- What to work on -
Images are to be left out when the records below are printed word for word.

(Dataset excerpts)
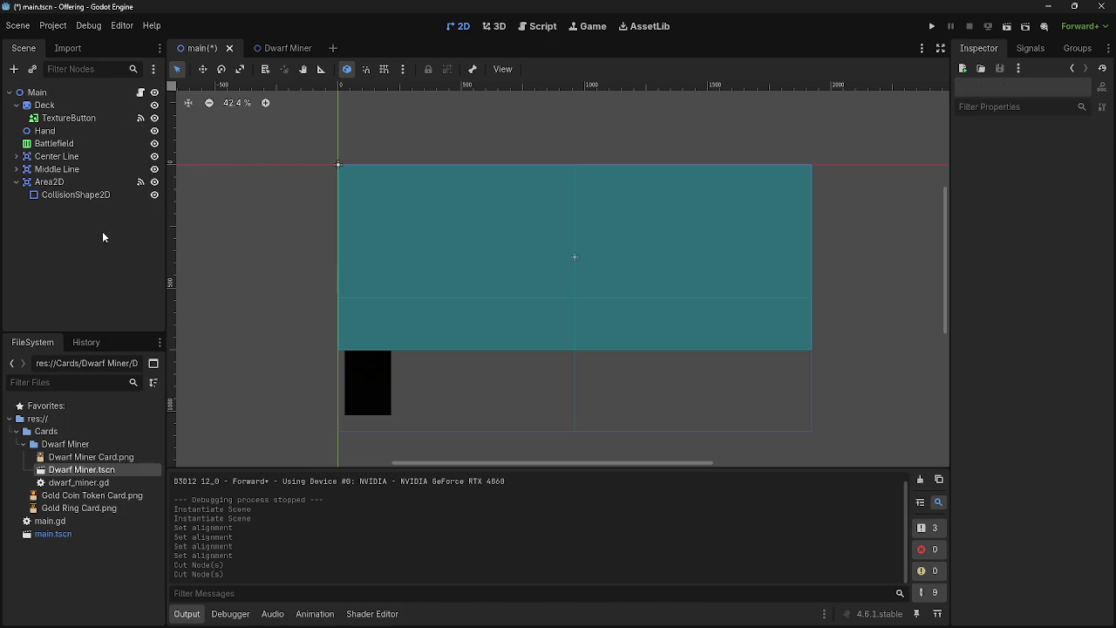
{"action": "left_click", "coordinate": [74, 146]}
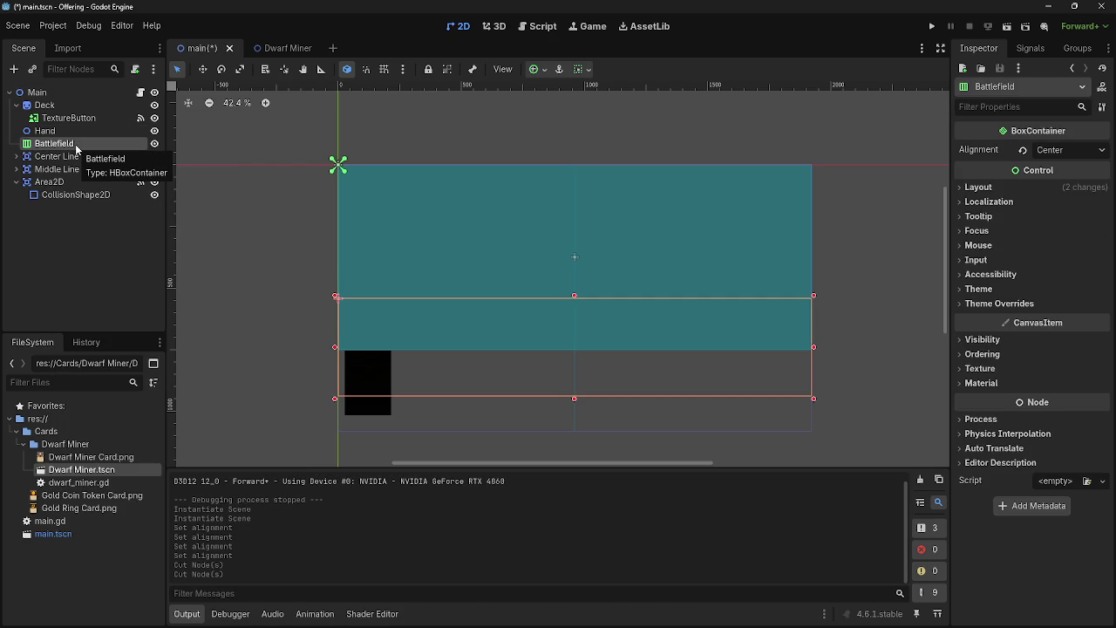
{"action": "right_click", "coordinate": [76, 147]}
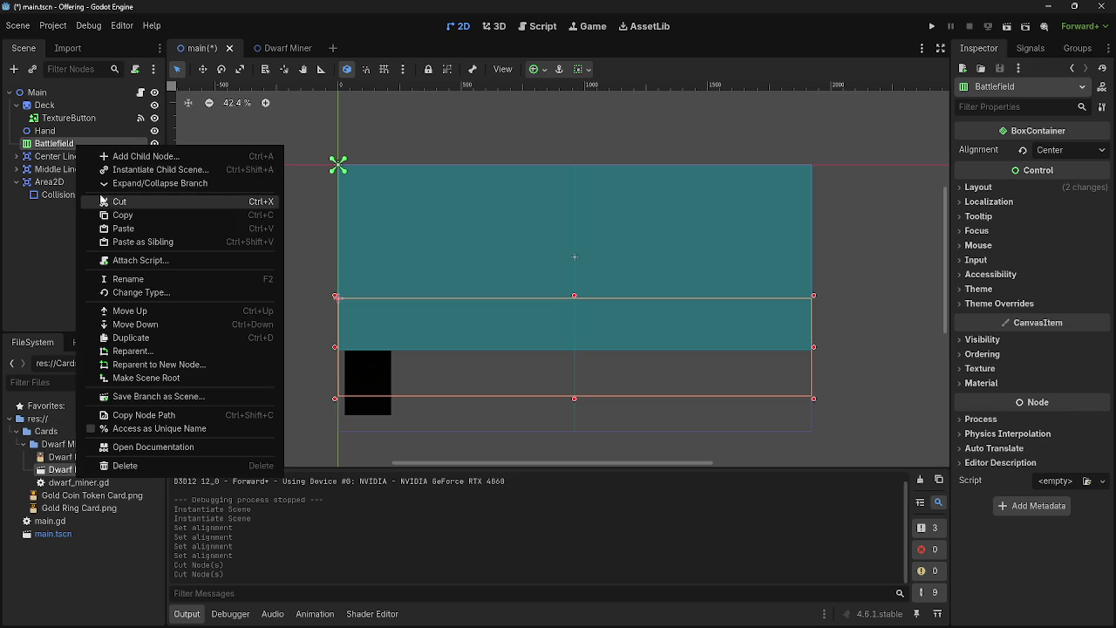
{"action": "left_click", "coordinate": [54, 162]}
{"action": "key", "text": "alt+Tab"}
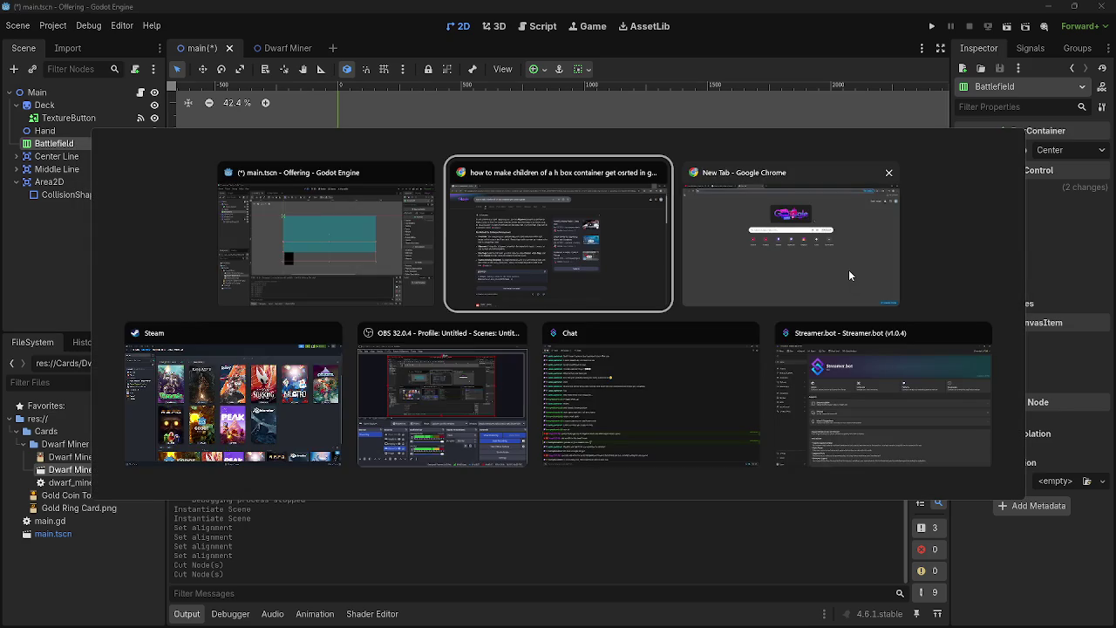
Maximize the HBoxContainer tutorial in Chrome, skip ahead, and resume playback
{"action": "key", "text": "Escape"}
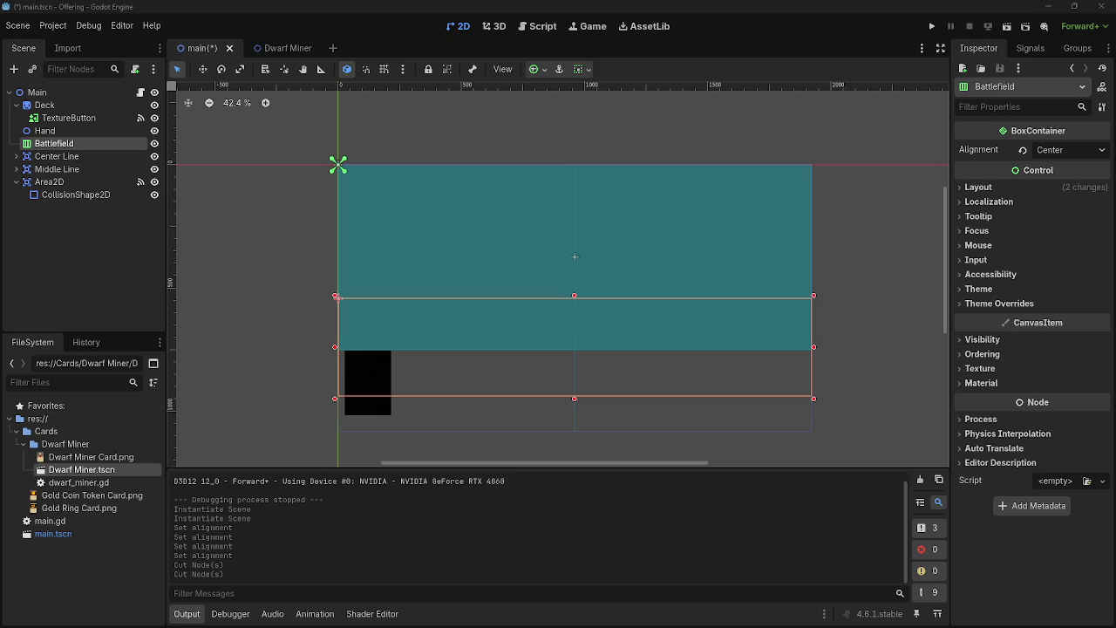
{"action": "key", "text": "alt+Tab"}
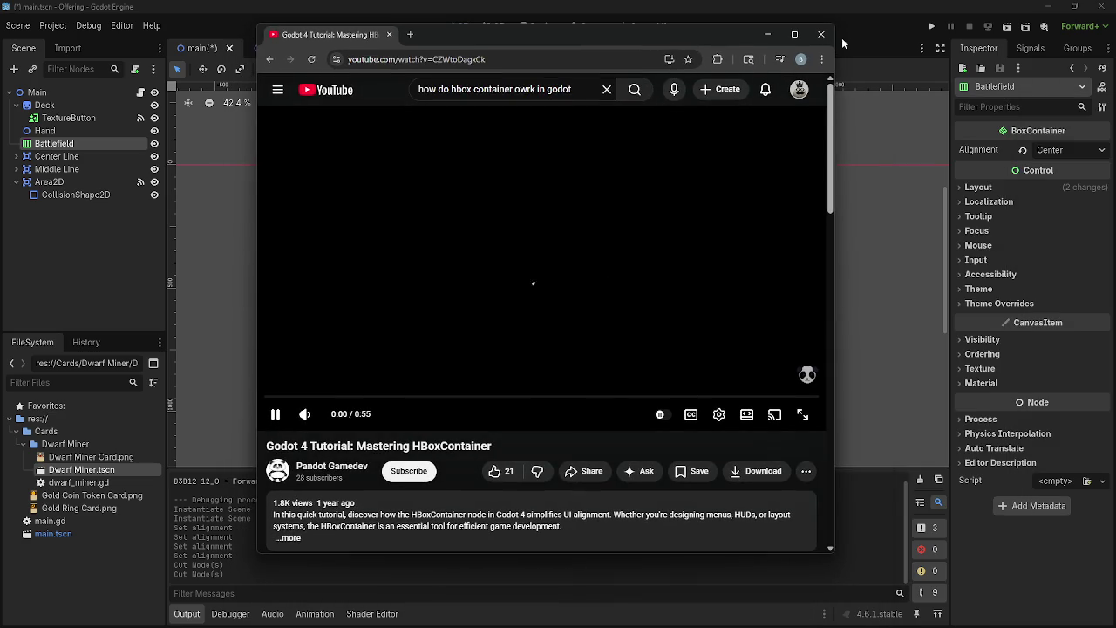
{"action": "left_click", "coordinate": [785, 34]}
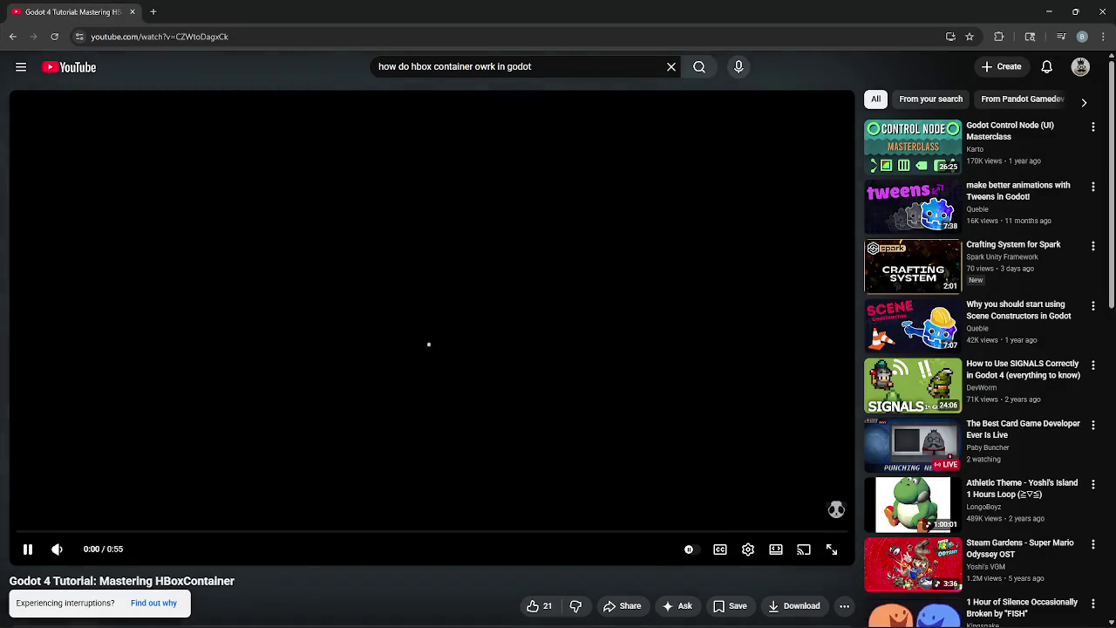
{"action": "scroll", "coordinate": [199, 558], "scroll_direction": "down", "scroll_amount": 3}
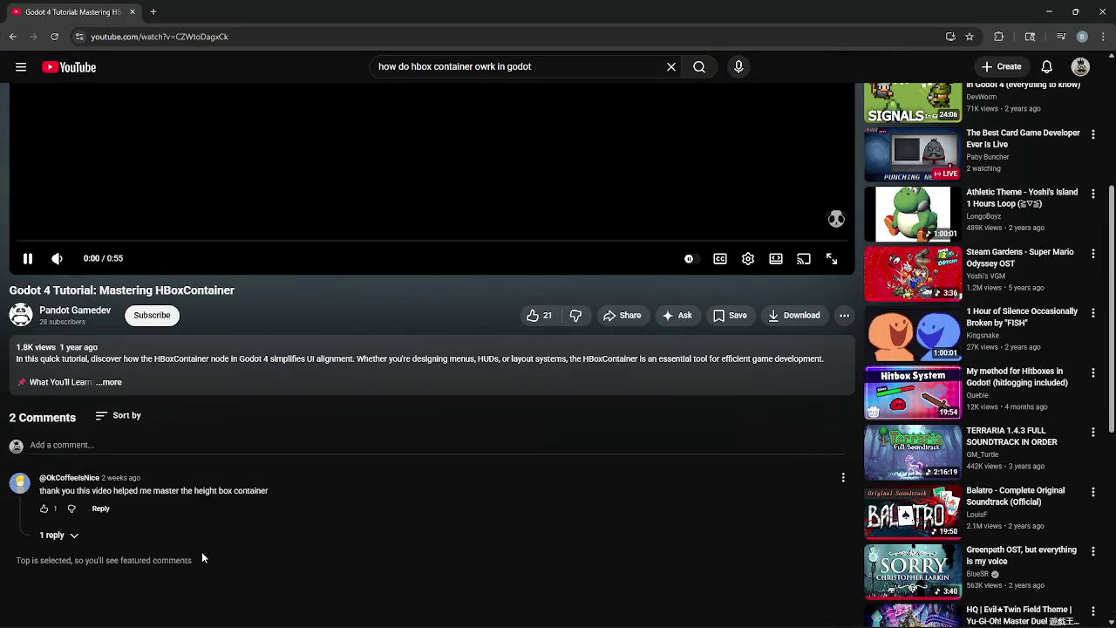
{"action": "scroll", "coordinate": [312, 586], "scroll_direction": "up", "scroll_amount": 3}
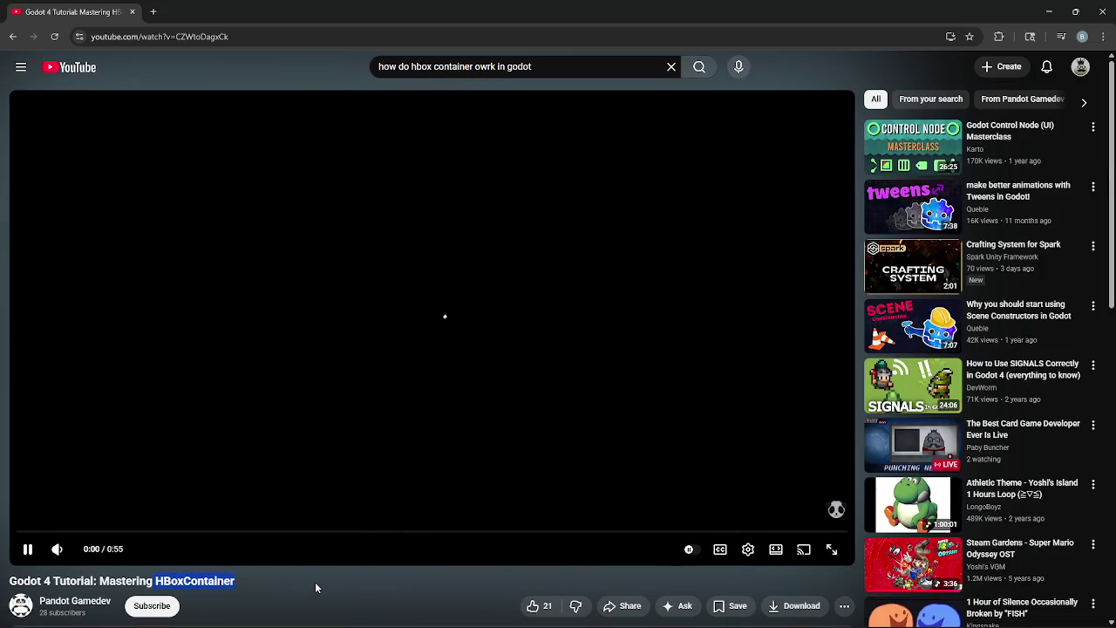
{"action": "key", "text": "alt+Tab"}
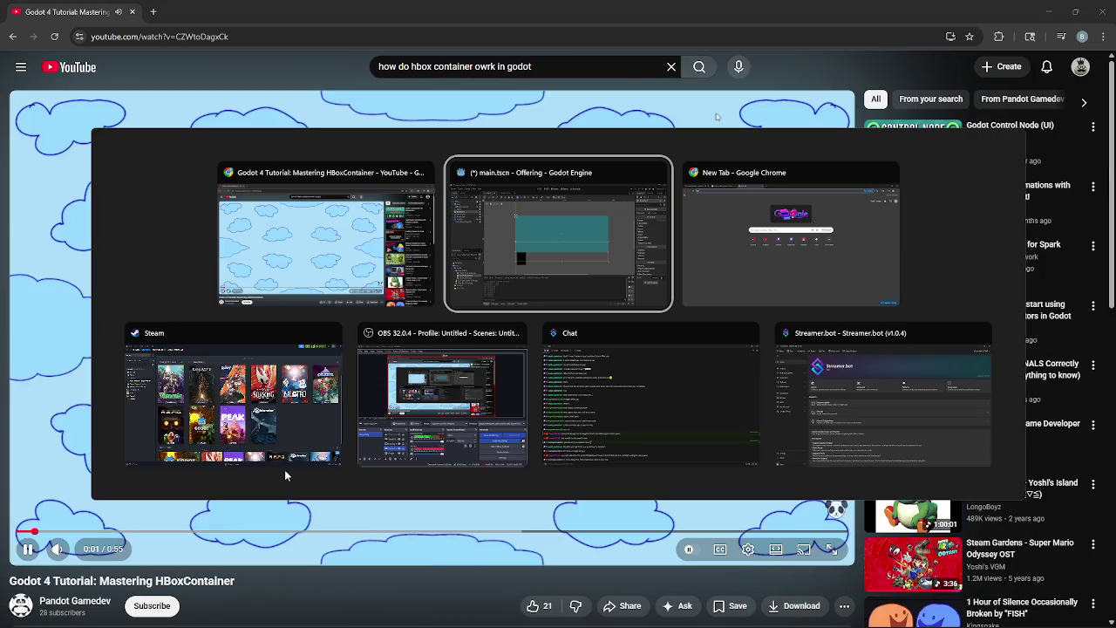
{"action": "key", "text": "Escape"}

- Exercise solution -
{"action": "left_click", "coordinate": [74, 146]}
{"action": "right_click", "coordinate": [76, 147]}
{"action": "left_click", "coordinate": [54, 162]}
{"action": "key", "text": "alt+Tab"}
Maximize the HBoxContainer tutorial in Chrome, skip ahead, and resume playback
{"action": "key", "text": "Escape"}
{"action": "key", "text": "alt+Tab"}
{"action": "left_click", "coordinate": [785, 34]}
{"action": "scroll", "coordinate": [199, 558], "scroll_direction": "down", "scroll_amount": 3}
{"action": "scroll", "coordinate": [312, 586], "scroll_direction": "up", "scroll_amount": 3}
{"action": "key", "text": "alt+Tab"}
{"action": "key", "text": "Escape"}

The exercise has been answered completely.